He claimed that the mine closure has cost the country much and the reopening will cost even more.
In a statement, he said the deal which Prime Minister James Marape has signed off on, is no deal, as it was the offer on the table right from the start.
He called on Marape to tell the nation how much his “short term pain” through the closure of the mine has cost the nation.
He further demanded that the Prime Minister guarantee the return of jobs for the 3,600 workers of Porgera and a backpay for the losses suffered.
Namah stressed that the 51 percent equity in Porgera gold mine must be broken down to how the State will fund that component, considering it has a current total debt overhanging at about US$11 billion or nearly 50 percent of GDP and a budget financing gap of K6.23 billion in 2021 alone.

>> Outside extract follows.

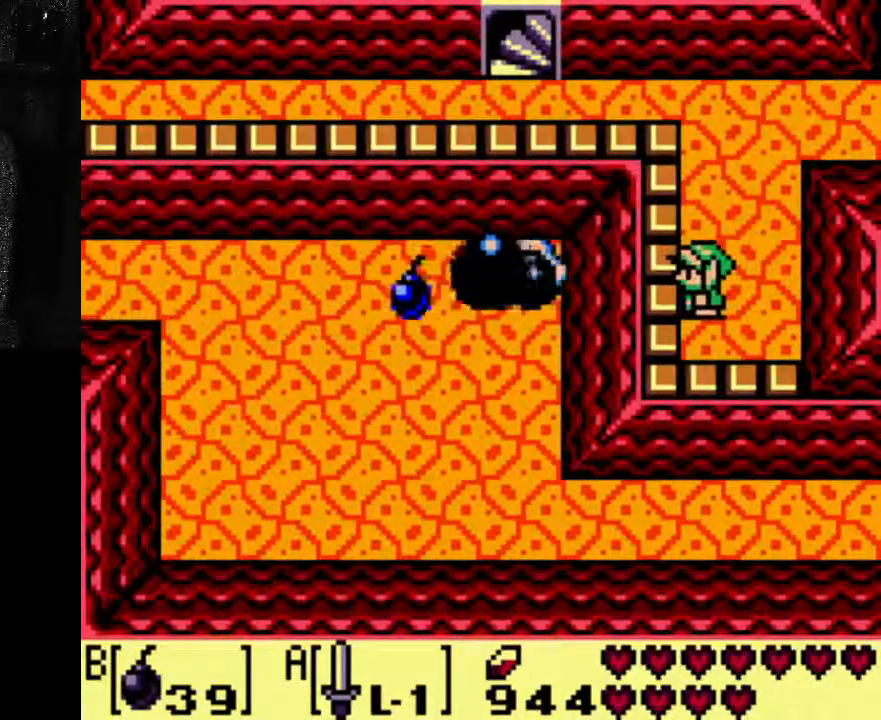
{"dt_ms": 500, "buttons": [], "left_stick": "center", "right_stick": "center", "events": []}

Under the arrangement that was agreed to, Barrick will finance the restart of the mine and will also finance 64 percent of shareholders’ equity, including 10 percent free carry equity for landowners.
Namah called on Marape to say where Mineral Resources Enga will get its money to finance its 5 percent share and where Kumul Mineral Holdings will get its funds for its 36 percent portion.
Previously, the Enga Provincial Government and Special Mining Lease landowners equally shared a 5 percent equity in the project through Mineral Resources Enga, while 95 percent was held between BNL and Zijin Mining Group at 47.5 percent each.
Under the new deal, landowners will have the opportunity to increase their equity beyond 15 percent with the additional 10 percent free equity paid for by BNL.
Another result captured in the agreement is the immediate employment of former employees and development of key leadership and technical capabilities for Kumul Mineral Holdings Limited.